##### INFORMATION PROVIDED

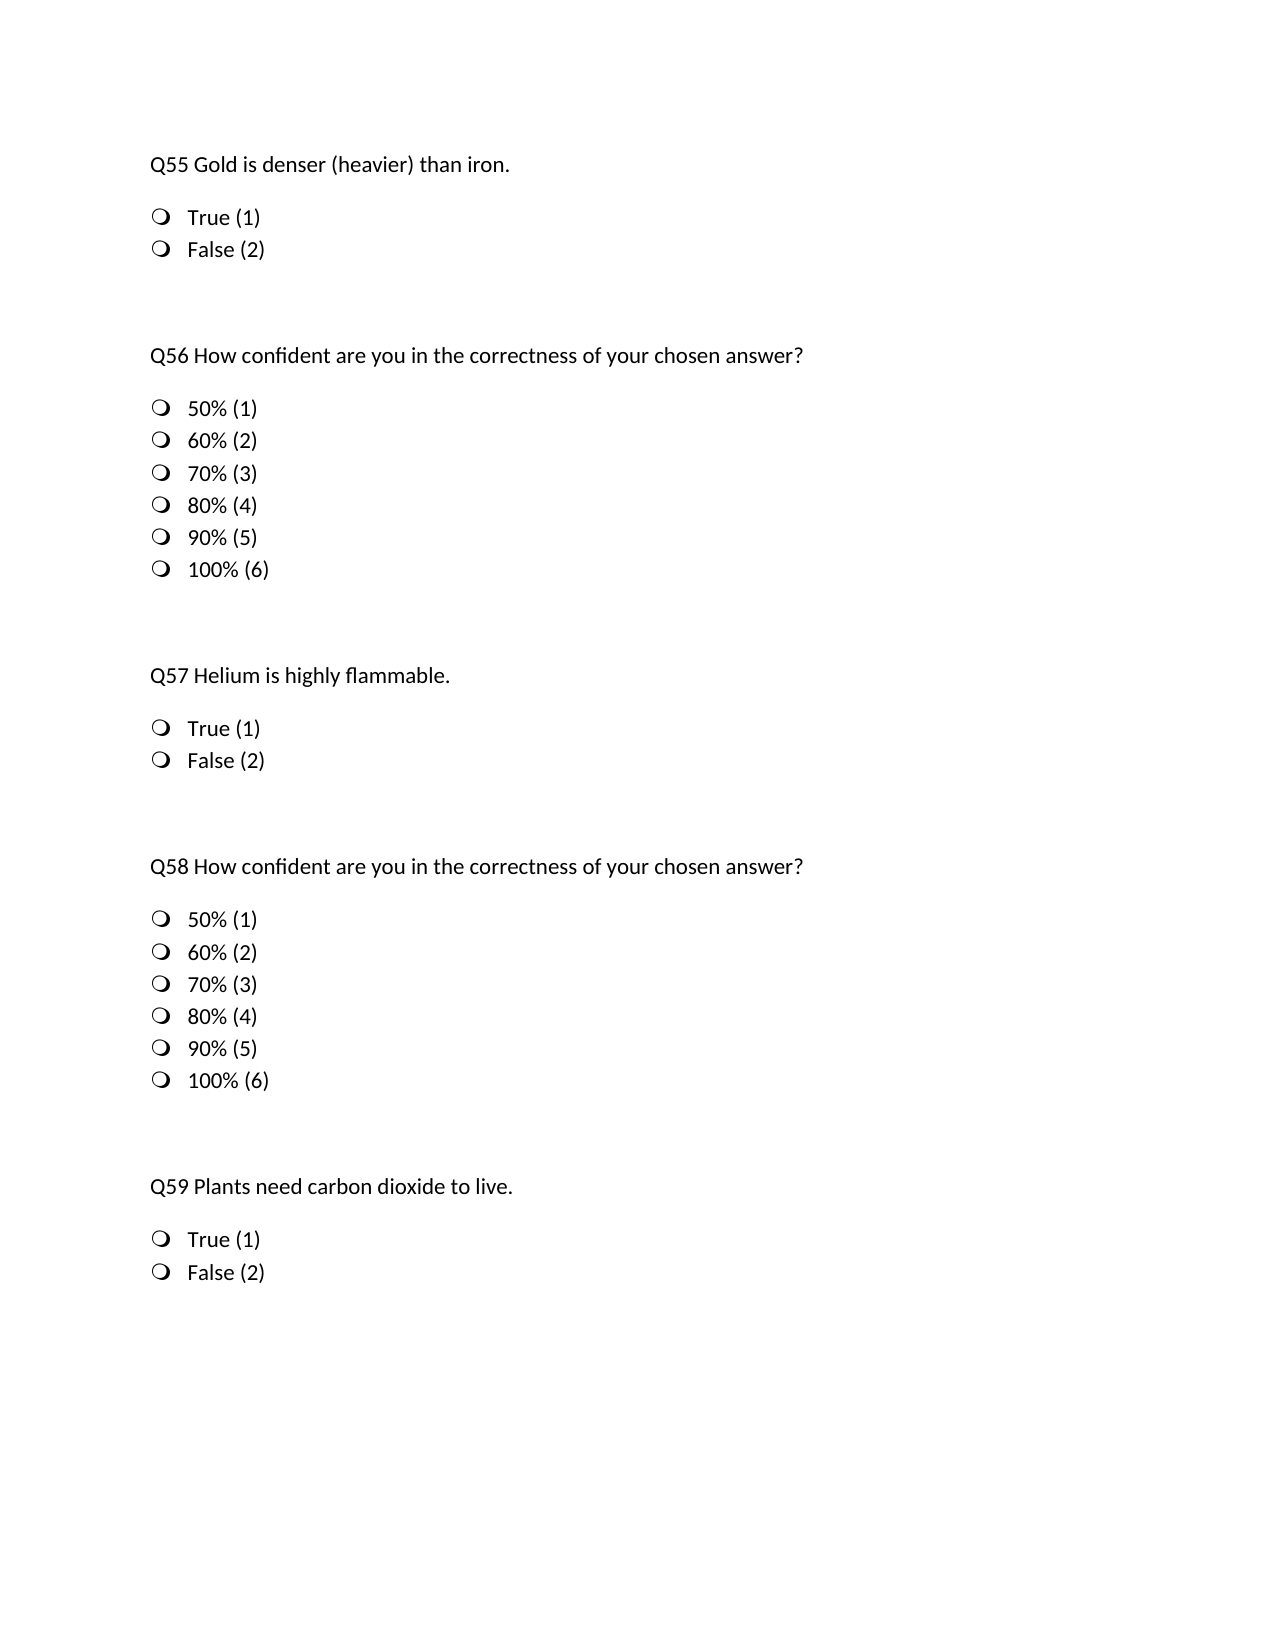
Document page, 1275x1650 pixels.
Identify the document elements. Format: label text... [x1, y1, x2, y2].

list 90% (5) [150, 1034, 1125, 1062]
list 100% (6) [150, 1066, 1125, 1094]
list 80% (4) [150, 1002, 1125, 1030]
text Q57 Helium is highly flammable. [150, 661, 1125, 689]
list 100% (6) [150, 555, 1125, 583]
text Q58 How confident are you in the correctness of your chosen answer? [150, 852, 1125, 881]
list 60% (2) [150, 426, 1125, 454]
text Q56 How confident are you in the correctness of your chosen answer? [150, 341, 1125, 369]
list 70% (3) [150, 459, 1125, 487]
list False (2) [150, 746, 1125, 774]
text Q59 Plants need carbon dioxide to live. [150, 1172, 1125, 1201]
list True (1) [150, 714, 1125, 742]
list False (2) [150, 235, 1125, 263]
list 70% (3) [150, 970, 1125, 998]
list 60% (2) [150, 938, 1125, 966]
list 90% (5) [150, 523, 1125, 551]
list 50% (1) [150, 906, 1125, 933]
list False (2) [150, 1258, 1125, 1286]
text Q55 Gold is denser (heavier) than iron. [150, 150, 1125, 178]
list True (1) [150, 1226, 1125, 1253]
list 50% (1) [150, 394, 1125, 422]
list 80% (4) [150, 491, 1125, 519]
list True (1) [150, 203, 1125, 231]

##########

» **WORK ITEM**: Once the pictures are set aside, repeat the data above exactly.

» **FINAL ANSWER**:
Document page, 1275x1650 pixels.
Identify the document elements. Format: label text... [x1, y1, x2, y2].

list 90% (5) [150, 1034, 1125, 1062]
list 100% (6) [150, 1066, 1125, 1094]
list 80% (4) [150, 1002, 1125, 1030]
text Q57 Helium is highly flammable. [150, 661, 1125, 689]
list 100% (6) [150, 555, 1125, 583]
text Q58 How confident are you in the correctness of your chosen answer? [150, 852, 1125, 881]
list 60% (2) [150, 426, 1125, 454]
text Q56 How confident are you in the correctness of your chosen answer? [150, 341, 1125, 369]
list 70% (3) [150, 459, 1125, 487]
list False (2) [150, 746, 1125, 774]
text Q59 Plants need carbon dioxide to live. [150, 1172, 1125, 1201]
list True (1) [150, 714, 1125, 742]
list False (2) [150, 235, 1125, 263]
list 70% (3) [150, 970, 1125, 998]
list 60% (2) [150, 938, 1125, 966]
list 90% (5) [150, 523, 1125, 551]
list 50% (1) [150, 906, 1125, 933]
list False (2) [150, 1258, 1125, 1286]
text Q55 Gold is denser (heavier) than iron. [150, 150, 1125, 178]
list True (1) [150, 1226, 1125, 1253]
list 50% (1) [150, 394, 1125, 422]
list 80% (4) [150, 491, 1125, 519]
list True (1) [150, 203, 1125, 231]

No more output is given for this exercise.